Dinho, ou o que seria uma ilusão da mente e coração carentes de Lia projetou, sentou-se ao lado da loira. Ela o olhou, não era o cara que estava em coma, era o namorado de anos atrás. O adolescente inconsequente e cheio de sonhos que Lia amou mais do que ela mesma.

“Você sempre vai pensar o pior de mim?”

– Você é um idiota.

“E você uma Marrenta... A minha Marrentinha. Senti saudades.”

– Sentiu? Ou só sou eu desejando que você tenha penado bastante com a minha ausência?

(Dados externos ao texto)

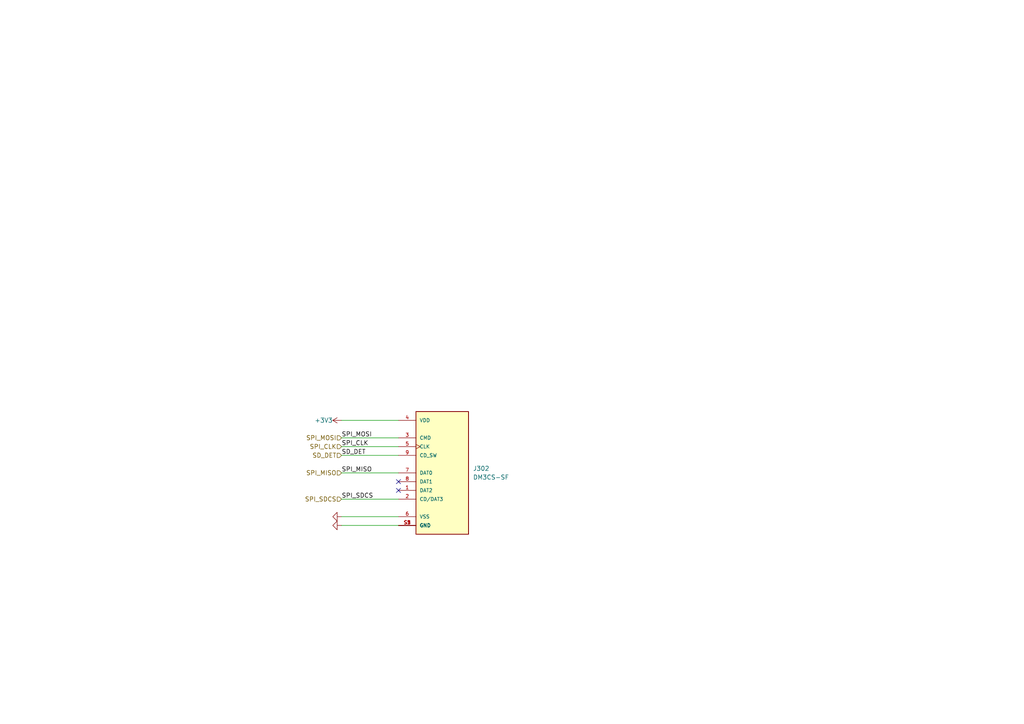
<source format=kicad_sch>
(kicad_sch (version 20230121) (generator eeschema)

  (uuid 9ca5a09d-e8c6-4694-aede-8e8af37e2bee)

  (paper "A4")

  (title_block
    (title "1 Job Lite")
    (date "2023-11-13")
    (rev "A")
    (company "Scott CJX")
  )

  


  (no_connect (at 115.57 142.24) (uuid 9ae0b6ca-c4ca-4663-b267-2ace7468cee5))
  (no_connect (at 115.57 139.7) (uuid bbbcc90e-2559-418b-9b5c-8371e1c2706d))

  (wire (pts (xy 99.06 137.16) (xy 115.57 137.16))
    (stroke (width 0) (type default))
    (uuid 19dfae3a-2991-4333-9afe-8d294dfed175)
  )
  (wire (pts (xy 99.06 121.92) (xy 115.57 121.92))
    (stroke (width 0) (type default))
    (uuid 1d741d95-2f24-4724-8919-baaa1978901e)
  )
  (wire (pts (xy 99.06 144.78) (xy 115.57 144.78))
    (stroke (width 0) (type default))
    (uuid 4a0d0bf8-cc1a-46c7-82ec-8772cdd20cd2)
  )
  (wire (pts (xy 99.06 127) (xy 115.57 127))
    (stroke (width 0) (type default))
    (uuid 598cf0ca-262c-4a1b-bcb9-1203775df854)
  )
  (wire (pts (xy 99.06 152.4) (xy 115.57 152.4))
    (stroke (width 0) (type default))
    (uuid a357eea4-602c-42fe-8ba7-e5680c6270ce)
  )
  (wire (pts (xy 99.06 149.86) (xy 115.57 149.86))
    (stroke (width 0) (type default))
    (uuid adc9d419-7532-42d9-863d-a7cd38eb2d22)
  )
  (wire (pts (xy 99.06 129.54) (xy 115.57 129.54))
    (stroke (width 0) (type default))
    (uuid b1619ce3-e860-4c49-b226-48406c9e3535)
  )
  (wire (pts (xy 99.06 132.08) (xy 115.57 132.08))
    (stroke (width 0) (type default))
    (uuid dcb7cc03-309d-47de-abd8-e6937b13ed02)
  )

  (label "SPI_MOSI" (at 99.06 127 0) (fields_autoplaced)
    (effects (font (size 1.27 1.27)) (justify left bottom))
    (uuid 2add95f4-1df6-4ea2-9f02-14e0df78c565)
  )
  (label "SPI_SDCS" (at 99.06 144.78 0) (fields_autoplaced)
    (effects (font (size 1.27 1.27)) (justify left bottom))
    (uuid 7ec0519f-98d3-47f7-bddd-7178a9cfa0d2)
  )
  (label "SPI_MISO" (at 99.06 137.16 0) (fields_autoplaced)
    (effects (font (size 1.27 1.27)) (justify left bottom))
    (uuid cacf6466-aeb2-46bd-b072-549eedb8ccc2)
  )
  (label "SPI_CLK" (at 99.06 129.54 0) (fields_autoplaced)
    (effects (font (size 1.27 1.27)) (justify left bottom))
    (uuid e1ad0409-5bd1-486a-bf00-0eb14dcc33c8)
  )
  (label "SD_DET" (at 99.06 132.08 0) (fields_autoplaced)
    (effects (font (size 1.27 1.27)) (justify left bottom))
    (uuid f27d0860-7587-4c62-ac76-533c3846b403)
  )

  (hierarchical_label "SPI_MOSI" (shape input) (at 99.06 127 180) (fields_autoplaced)
    (effects (font (size 1.27 1.27)) (justify right))
    (uuid 0871ddf1-56ba-4595-aac9-0af8d74b9e62)
  )
  (hierarchical_label "SPI_CLK" (shape input) (at 99.06 129.54 180) (fields_autoplaced)
    (effects (font (size 1.27 1.27)) (justify right))
    (uuid 1473d1bd-da98-484b-8cd8-3b9005765036)
  )
  (hierarchical_label "SPI_SDCS" (shape input) (at 99.06 144.78 180) (fields_autoplaced)
    (effects (font (size 1.27 1.27)) (justify right))
    (uuid 627e74d9-0ddf-426c-8858-cc1c8b0f36e6)
  )
  (hierarchical_label "SD_DET" (shape input) (at 99.06 132.08 180) (fields_autoplaced)
    (effects (font (size 1.27 1.27)) (justify right))
    (uuid a191595e-88df-4677-bfd8-16ac88fa980c)
  )
  (hierarchical_label "SPI_MISO" (shape input) (at 99.06 137.16 180) (fields_autoplaced)
    (effects (font (size 1.27 1.27)) (justify right))
    (uuid ab5194ce-f6fb-4891-86e6-560db0dfd810)
  )

  (symbol (lib_id "power:+3V3") (at 99.06 121.92 90) (unit 1)
    (in_bom yes) (on_board yes) (dnp no)
    (uuid 1839354a-ce93-4cfa-b26e-496a2c576d97)
    (property "Reference" "#PWR0304" (at 102.87 121.92 0)
      (effects (font (size 1.27 1.27)) hide)
    )
    (property "Value" "+3V3" (at 96.52 121.92 90)
      (effects (font (size 1.27 1.27)) (justify left))
    )
    (property "Footprint" "" (at 99.06 121.92 0)
      (effects (font (size 1.27 1.27)) hide)
    )
    (property "Datasheet" "" (at 99.06 121.92 0)
      (effects (font (size 1.27 1.27)) hide)
    )
    (pin "1" (uuid 1cfaa182-375c-4acc-8ba9-cdb8ba713d27))
    (instances
      (project "1Job"
        (path "/250934e5-fe91-4d13-9aa6-67dcfb888854/614c74f4-d8d1-4546-8dcf-6b150dd58bfd"
          (reference "#PWR0304") (unit 1)
        )
      )
    )
  )

  (symbol (lib_id "power:GND") (at 99.06 152.4 270) (unit 1)
    (in_bom yes) (on_board yes) (dnp no) (fields_autoplaced)
    (uuid 1b392992-2468-4685-9e0f-d96b7023b33c)
    (property "Reference" "#PWR0305" (at 92.71 152.4 0)
      (effects (font (size 1.27 1.27)) hide)
    )
    (property "Value" "GND" (at 95.25 152.4 90)
      (effects (font (size 1.27 1.27)) (justify right) hide)
    )
    (property "Footprint" "" (at 99.06 152.4 0)
      (effects (font (size 1.27 1.27)) hide)
    )
    (property "Datasheet" "" (at 99.06 152.4 0)
      (effects (font (size 1.27 1.27)) hide)
    )
    (pin "1" (uuid 411b2967-1034-4706-b3a9-81e37455ad87))
    (instances
      (project "1Job"
        (path "/250934e5-fe91-4d13-9aa6-67dcfb888854/614c74f4-d8d1-4546-8dcf-6b150dd58bfd"
          (reference "#PWR0305") (unit 1)
        )
      )
    )
  )

  (symbol (lib_id "DM3CS-SF:DM3CS-SF") (at 128.27 137.16 0) (unit 1)
    (in_bom yes) (on_board yes) (dnp no) (fields_autoplaced)
    (uuid 400e3269-17cb-4d7b-bda5-5a91488af449)
    (property "Reference" "J302" (at 137.16 135.89 0)
      (effects (font (size 1.27 1.27)) (justify left))
    )
    (property "Value" "DM3CS-SF" (at 137.16 138.43 0)
      (effects (font (size 1.27 1.27)) (justify left))
    )
    (property "Footprint" "footprints:HRS_DM3CS-SF" (at 128.27 137.16 0)
      (effects (font (size 1.27 1.27)) (justify bottom) hide)
    )
    (property "Datasheet" "" (at 128.27 137.16 0)
      (effects (font (size 1.27 1.27)) hide)
    )
    (property "LCSC" "C202111" (at 128.27 137.16 0)
      (effects (font (size 1.27 1.27)) hide)
    )
    (pin "1" (uuid da4ea86a-c6da-4ba7-bc6a-b6edd228a80f))
    (pin "2" (uuid 750882df-9f95-4aba-9642-701ce86577e3))
    (pin "3" (uuid 518363a3-64d6-4c09-b967-e034012077ba))
    (pin "4" (uuid 45932f5c-1b82-4952-89db-f7142d2ab3ee))
    (pin "5" (uuid 61d93eae-08d6-4000-bc1d-da15464dfc64))
    (pin "6" (uuid b8c688ac-c326-479e-b122-990cb4bf630c))
    (pin "7" (uuid 27a0285a-4ce1-48d4-8027-eeb169102a9c))
    (pin "8" (uuid 19851c28-e493-4ac1-ba72-14aa7195cde5))
    (pin "9" (uuid dbe25057-6f19-40a3-8150-b2d1797c31ba))
    (pin "S1" (uuid eb801f74-4dd7-4f96-ad18-06d36029ed1e))
    (pin "S2" (uuid 1b59e80a-24ff-4b66-837c-3fa072306d92))
    (pin "S3" (uuid 8f18a7ab-c6e5-47c1-b903-0f745c4d3bc4))
    (pin "S5" (uuid 1218d958-70de-4eae-a1ea-1aa8684f4239))
    (instances
      (project "1Job"
        (path "/250934e5-fe91-4d13-9aa6-67dcfb888854/614c74f4-d8d1-4546-8dcf-6b150dd58bfd"
          (reference "J302") (unit 1)
        )
      )
    )
  )

  (symbol (lib_id "power:GND") (at 99.06 149.86 270) (unit 1)
    (in_bom yes) (on_board yes) (dnp no) (fields_autoplaced)
    (uuid 6f5f7173-f790-44fd-9525-dabeb49743fb)
    (property "Reference" "#PWR0306" (at 92.71 149.86 0)
      (effects (font (size 1.27 1.27)) hide)
    )
    (property "Value" "GND" (at 95.25 149.86 90)
      (effects (font (size 1.27 1.27)) (justify right) hide)
    )
    (property "Footprint" "" (at 99.06 149.86 0)
      (effects (font (size 1.27 1.27)) hide)
    )
    (property "Datasheet" "" (at 99.06 149.86 0)
      (effects (font (size 1.27 1.27)) hide)
    )
    (pin "1" (uuid f352ca45-2d0b-48aa-9b03-ebfb8c51bdcd))
    (instances
      (project "1Job"
        (path "/250934e5-fe91-4d13-9aa6-67dcfb888854/614c74f4-d8d1-4546-8dcf-6b150dd58bfd"
          (reference "#PWR0306") (unit 1)
        )
      )
    )
  )
)

</source>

Ele riu e ela sorriu triste, a brisa fria do mar tocando a pele do seu rosto aliviando um pouco a dor.

“É a sua fantasia, acho que direi o que você quiser. Mas... Eu senti, realmente, muitas saudades suas.”

– Eu também – Confessou ao olhar as ondas quebrando na areia. As lágrimas se formaram novamente em seus olhos, Lia queria tanto que fosse ele ali – Por que fez isso? Por que tá me machucando de novo? Você é tão Idiota que não podia tomar cuidado, né? Aposto todas as minhas fichas que bateu com a merda daquele carro só para fazer eu me sentir culpada. Pois fique sabendo que não funcionou, eu não tenho culpa! Foi você, foi você quem acabou com tudo!

“Eu sei... Sinto muito, Lia. Você deveria voltar para casa, não existe nada que te prenda aqui.”

– É o que eu vou fazer!

“É o que eu quero que você faça! Vá embora, fuja, desaparece... Como sempre fez e como sempre vai fazer. Continue mentindo para você mesma, negando o que sente, sufoque o amor que dedicou a mim... Você se saiu muito bem durante esses anos, para que mudar agora?”

– CALA A BOCA, IDIOTA! Sai da minha mente! – Gritou enquanto fechava com força os olhos. Ela sabia o que faria, iria embora. Voltaria com a família para a Inglaterra e seguiria sua vida com Vitor. Adriano era uma pagina virada em sua história. Depois de alguns minutos, ao abrir novamente os olhos, ele havia desaparecido. A ilusão acabou, mas ele ficou nela. Não agora, mas sempre, desde o primeiro momento em que eles se viram Lia soube que ela sempre pertenceria a ele.

– Eu te amo... Amo, Dinho. Desculpa.